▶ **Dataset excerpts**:
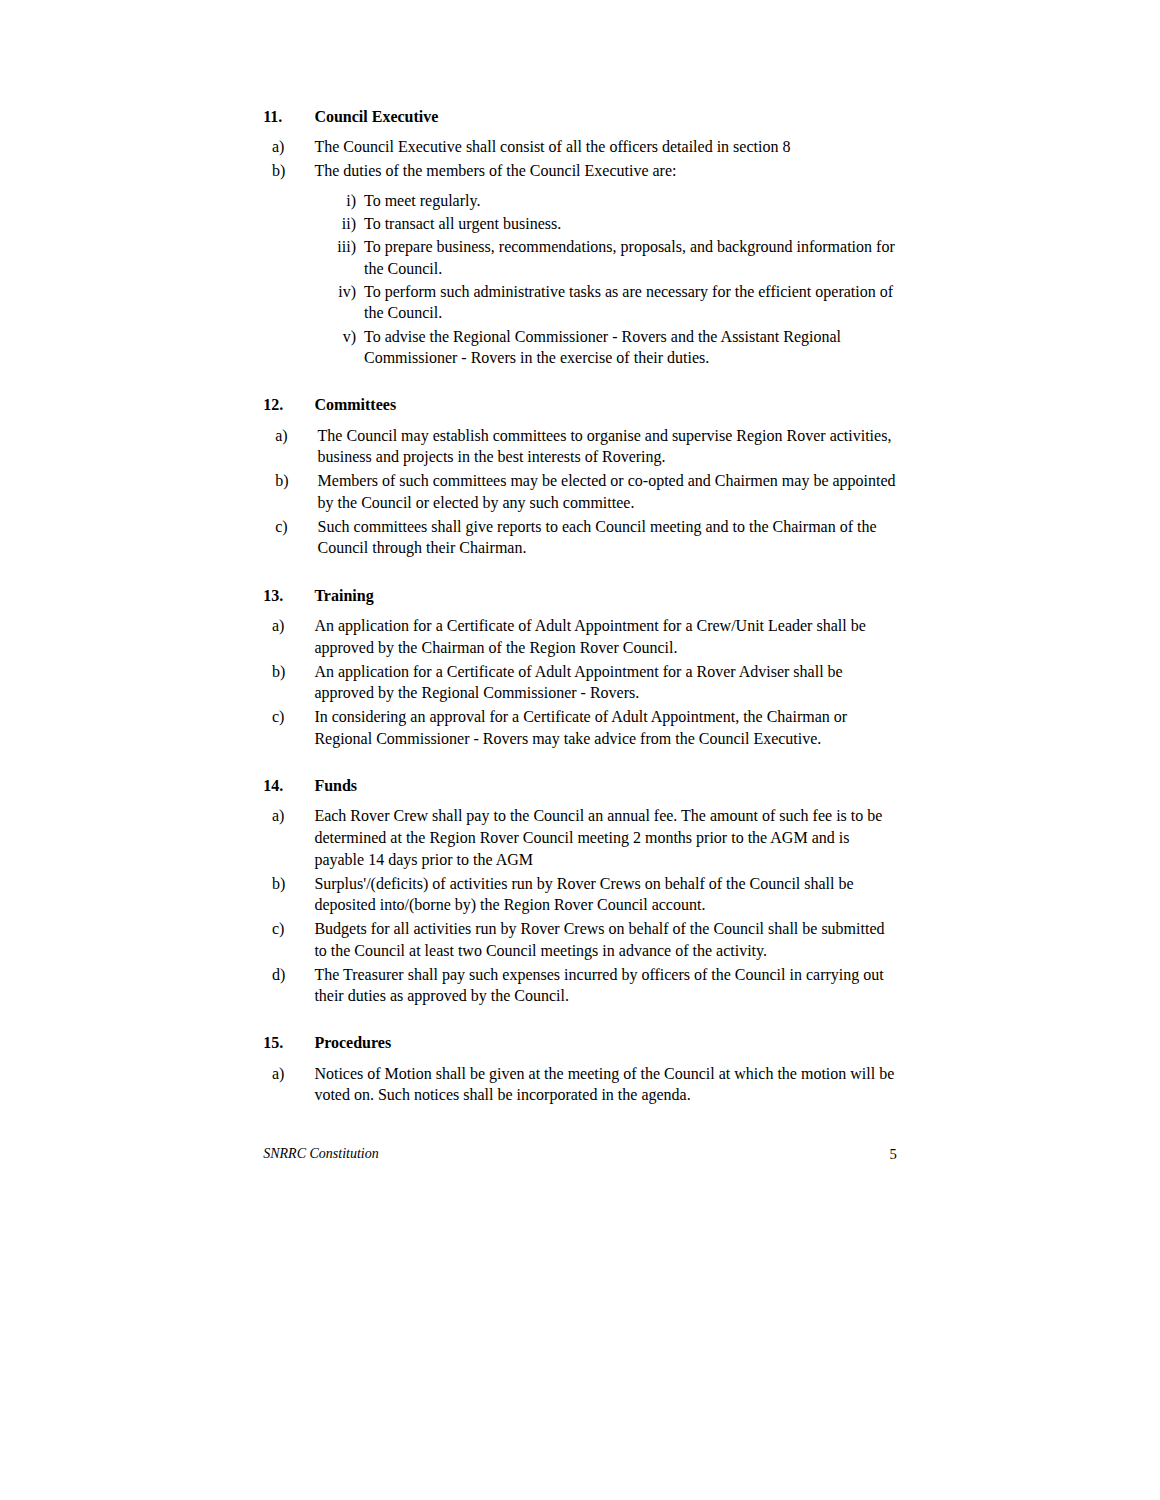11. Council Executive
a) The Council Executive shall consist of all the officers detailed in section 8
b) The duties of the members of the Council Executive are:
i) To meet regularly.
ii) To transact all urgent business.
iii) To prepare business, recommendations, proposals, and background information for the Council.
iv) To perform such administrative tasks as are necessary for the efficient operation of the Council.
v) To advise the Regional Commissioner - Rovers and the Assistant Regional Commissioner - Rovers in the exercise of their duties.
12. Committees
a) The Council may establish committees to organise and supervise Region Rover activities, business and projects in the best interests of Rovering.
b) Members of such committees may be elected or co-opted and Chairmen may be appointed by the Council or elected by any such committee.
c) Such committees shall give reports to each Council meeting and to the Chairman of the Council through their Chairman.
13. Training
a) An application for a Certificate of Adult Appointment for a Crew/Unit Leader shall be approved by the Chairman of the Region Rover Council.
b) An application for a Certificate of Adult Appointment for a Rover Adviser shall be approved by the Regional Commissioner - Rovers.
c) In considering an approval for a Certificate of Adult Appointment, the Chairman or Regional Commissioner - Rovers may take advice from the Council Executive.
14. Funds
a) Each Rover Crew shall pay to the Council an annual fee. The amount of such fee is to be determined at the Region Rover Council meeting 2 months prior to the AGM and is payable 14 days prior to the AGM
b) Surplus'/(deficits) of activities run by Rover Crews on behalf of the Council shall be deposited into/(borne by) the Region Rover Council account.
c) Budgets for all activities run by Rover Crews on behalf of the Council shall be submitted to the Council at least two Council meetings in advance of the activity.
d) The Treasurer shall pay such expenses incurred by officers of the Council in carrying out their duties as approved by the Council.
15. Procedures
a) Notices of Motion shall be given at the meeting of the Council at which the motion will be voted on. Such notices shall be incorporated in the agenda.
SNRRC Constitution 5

▶ **Task instructions**:
Using the entries above, restate word for word every line from the one that contains "15. Procedures" through the last.

▶ **Solution**:
15. Procedures
a) Notices of Motion shall be given at the meeting of the Council at which the motion will be voted on. Such notices shall be incorporated in the agenda.
SNRRC Constitution 5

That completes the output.